Dems Push Ahead With Bold Bush Tax Cut Strategy

An elaborate Kabuki dance to control political messaging will continue in the Senate Wednesday over whether all or only some of the Bush tax cuts should be extended. The procedural maneuvering is complicated even for the byzantine Senate but here’s a quick explainer on what’s happening.

Senate Democrats had been taunting Republicans for days to allow an up-or-down vote on extending the Bush tax cuts for middle income earners only. Before today Senate Republicans had refused to do so, preferring instead to filibuster the Democratic measure.

But in an unexpected maneuver Senate Minority Leader Mitch McConnell reversed course Wednesday morning.

Why the change?“The only reason we won’t block [the Democratic bill] today is that we know it doesn’t pass constitutional muster and won’t become law,” he said on the Senate floor. McConnell is referring to the Constitution’s origination clause, which stipulates that revenue raising bills must have their first reading in the House — not the Senate. The Democrats bill has what’s known as a “blue slip problem.”
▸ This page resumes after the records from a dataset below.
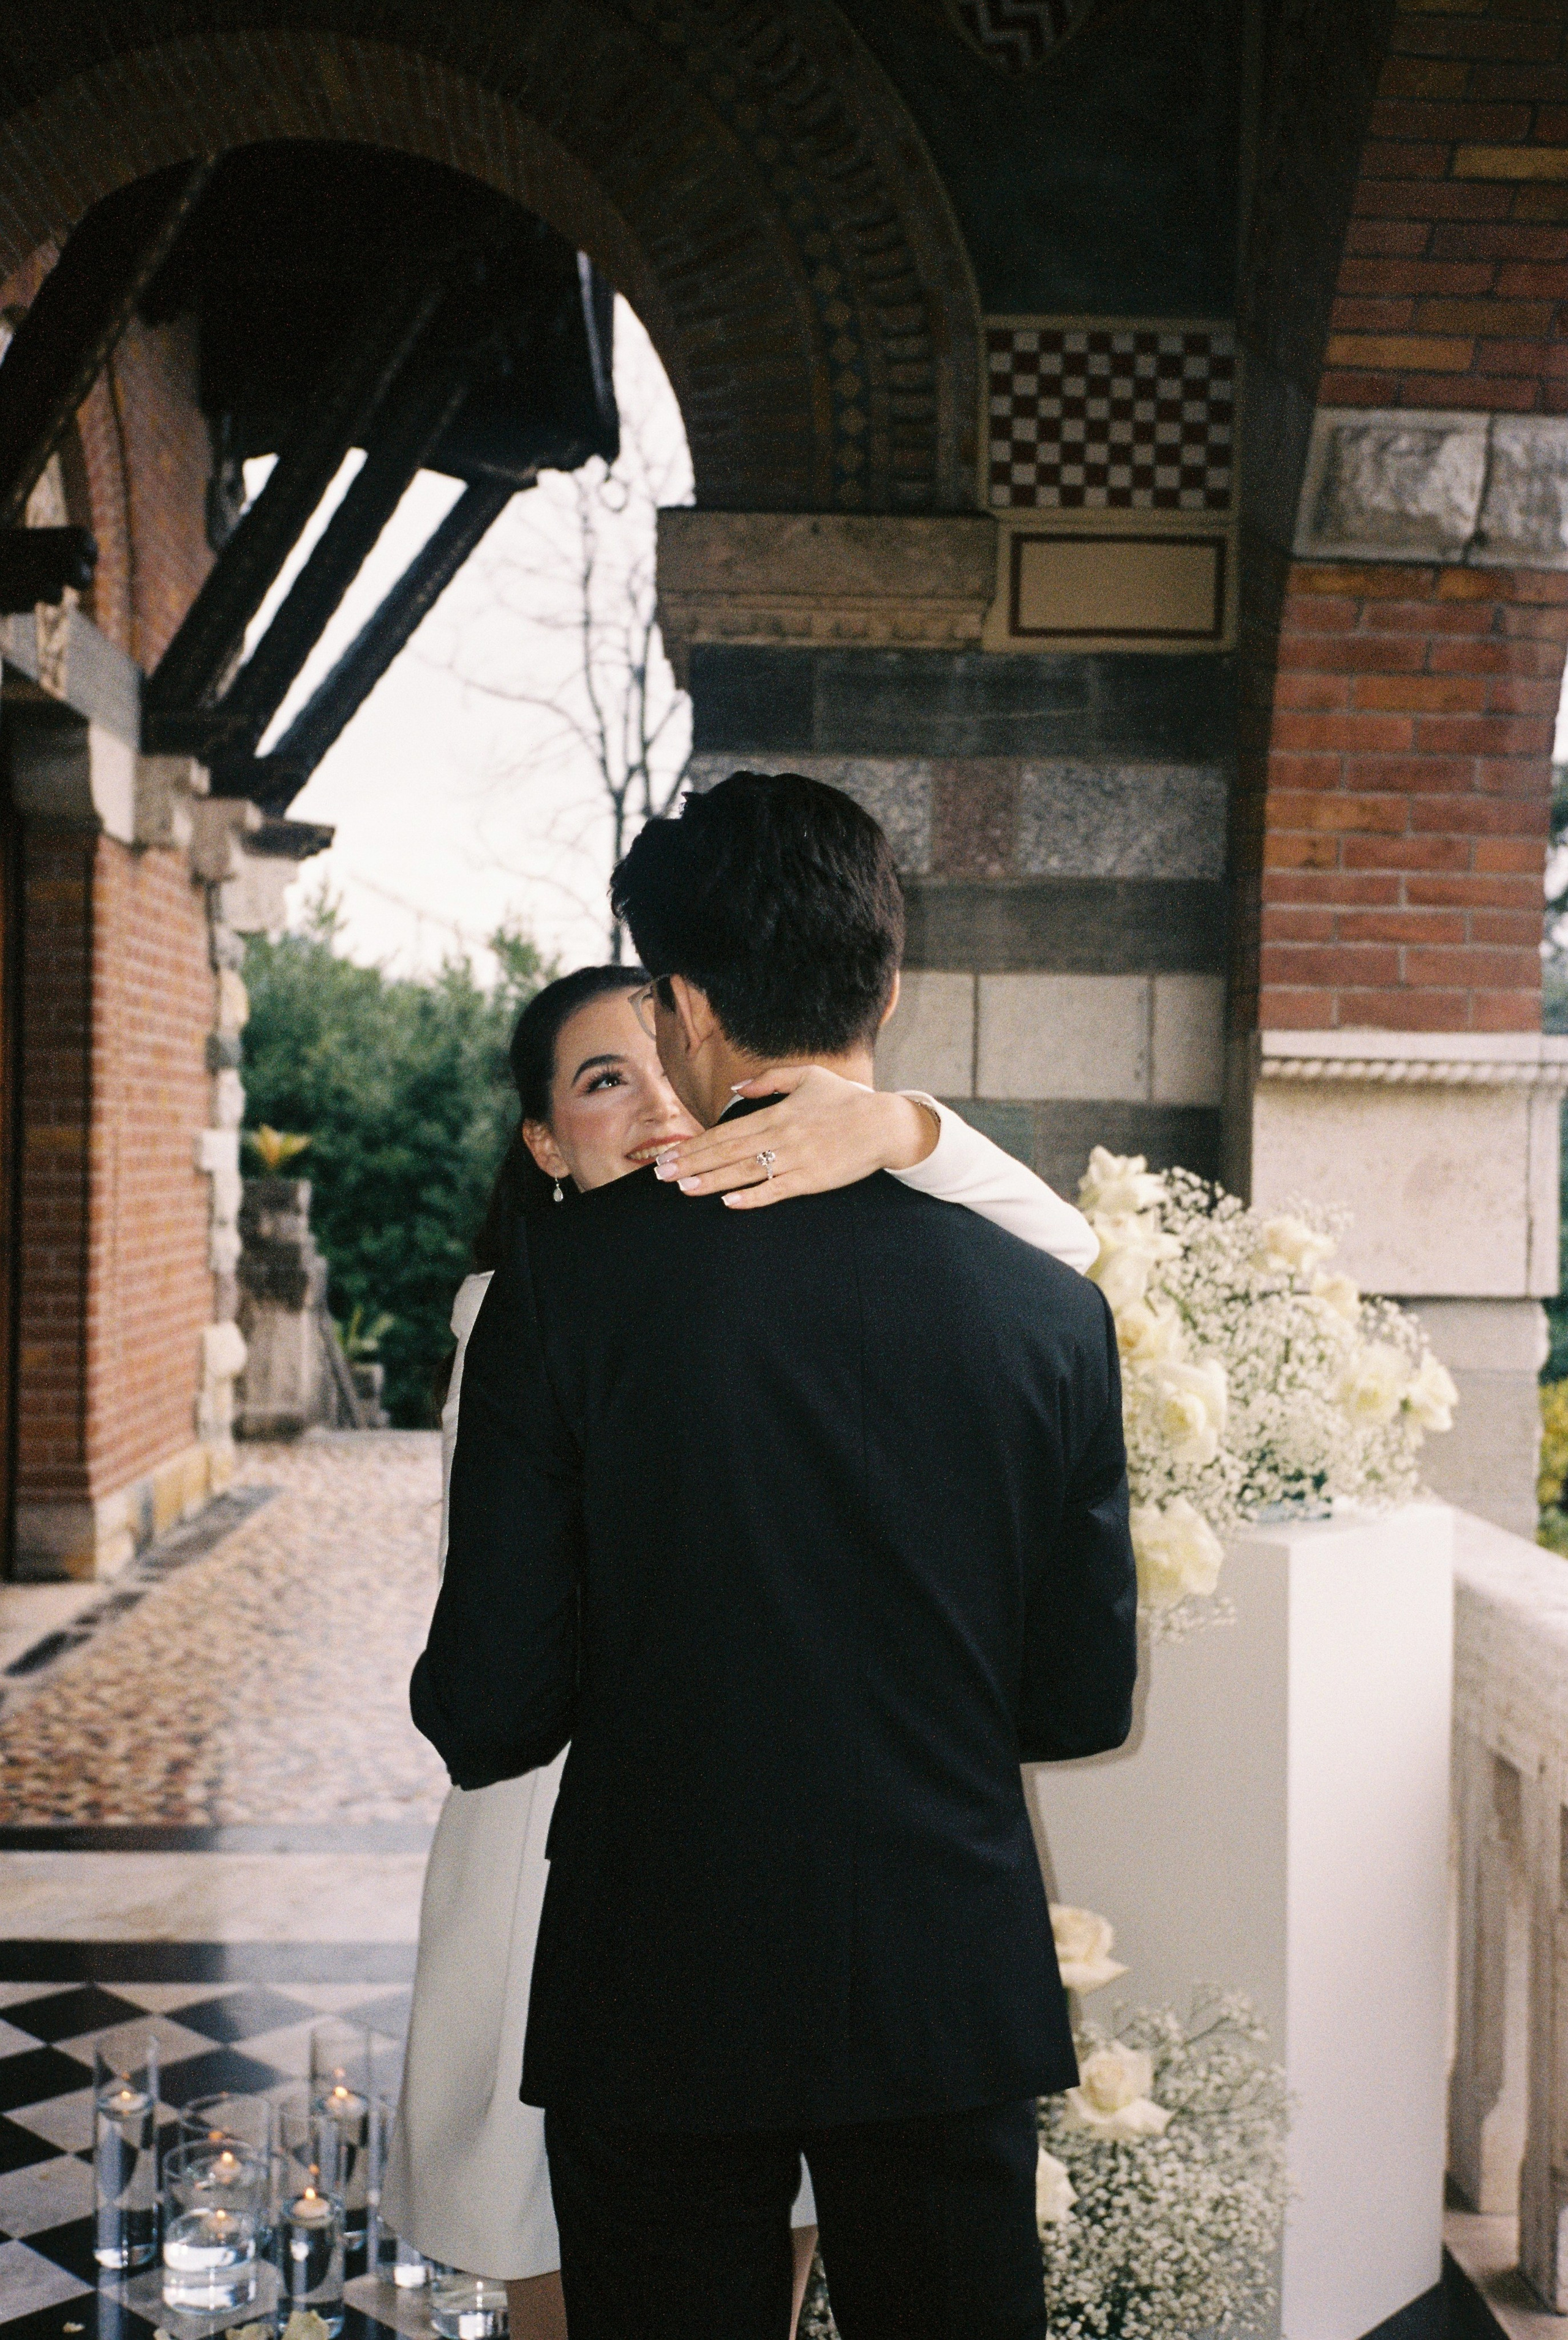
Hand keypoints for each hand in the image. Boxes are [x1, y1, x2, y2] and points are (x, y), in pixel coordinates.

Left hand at [653, 1065, 938, 1208]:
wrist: (885, 1124)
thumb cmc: (846, 1099)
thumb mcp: (808, 1077)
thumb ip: (769, 1080)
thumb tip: (737, 1089)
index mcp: (777, 1113)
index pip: (725, 1131)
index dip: (695, 1144)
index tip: (669, 1154)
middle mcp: (782, 1136)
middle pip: (728, 1153)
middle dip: (692, 1163)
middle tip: (662, 1175)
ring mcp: (796, 1160)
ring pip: (746, 1172)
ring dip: (712, 1181)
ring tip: (684, 1188)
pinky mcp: (812, 1180)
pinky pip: (777, 1190)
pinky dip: (753, 1197)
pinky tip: (729, 1203)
But Senate Dems say they already anticipated that problem and have a way around it.

Senate Majority Leader Harry Reid can accept McConnell’s offer to hold the tax vote at a 50-vote threshold Wednesday (suggesting again that Reid has his members lined up to pass it), but insist on holding the vote under an agreement with McConnell that would resolve the blue slip problem. Specifically, when House Republicans pass their bill at the end of the month to extend all the Bush tax cuts, it would automatically be amended by the Senate with whichever bill that passes today, and sent back to the House.
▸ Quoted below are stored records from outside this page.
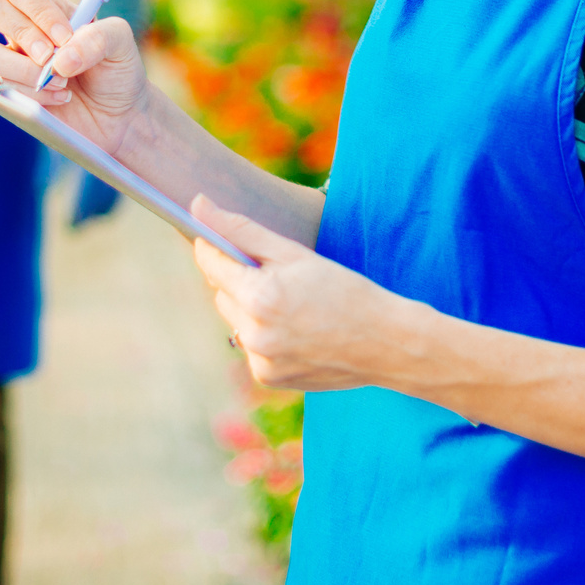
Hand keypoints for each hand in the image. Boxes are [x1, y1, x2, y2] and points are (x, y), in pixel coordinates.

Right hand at [0, 0, 149, 158]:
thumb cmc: (117, 69)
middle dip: (22, 34)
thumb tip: (60, 59)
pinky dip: (34, 95)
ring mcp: (15, 60)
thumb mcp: (121, 43)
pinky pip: (1, 87)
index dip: (39, 11)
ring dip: (25, 70)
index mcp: (49, 6)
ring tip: (63, 81)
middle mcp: (26, 28)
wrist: (119, 114)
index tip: (66, 37)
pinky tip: (61, 97)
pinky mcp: (12, 91)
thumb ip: (98, 37)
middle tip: (49, 57)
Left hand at [190, 196, 414, 391]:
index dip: (213, 245)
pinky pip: (251, 346)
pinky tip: (297, 331)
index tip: (216, 235)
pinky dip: (265, 335)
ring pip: (235, 321)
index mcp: (258, 298)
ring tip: (294, 307)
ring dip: (251, 309)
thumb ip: (243, 230)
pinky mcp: (267, 378)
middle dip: (241, 280)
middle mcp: (253, 334)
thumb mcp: (295, 254)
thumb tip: (198, 206)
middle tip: (281, 277)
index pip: (211, 263)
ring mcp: (259, 361)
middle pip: (222, 293)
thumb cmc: (345, 291)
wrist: (386, 344)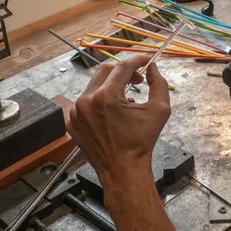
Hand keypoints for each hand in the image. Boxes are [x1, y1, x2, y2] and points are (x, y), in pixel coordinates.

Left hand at [68, 54, 170, 190]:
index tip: (146, 60)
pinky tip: (110, 112)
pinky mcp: (71, 121)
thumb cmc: (141, 143)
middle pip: (106, 71)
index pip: (123, 67)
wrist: (123, 170)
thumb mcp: (159, 111)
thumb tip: (152, 68)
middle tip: (138, 79)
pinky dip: (98, 101)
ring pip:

If the Democrats’ bill passes — as Reid is signaling it would — the issue gets automatically kicked back to House, putting Speaker John Boehner on the hook for taking middle income tax cuts hostage in order to preserve tax cuts for the rich.

That’s an agreement McConnell would be hard pressed to accept. But by rejecting it, he’d be preserving one of the Democrats’ most potent lines of attack: that Republicans would rather let everyone’s taxes go up than see tax cuts for the wealthiest two percent of earners in the country go up even a small amount.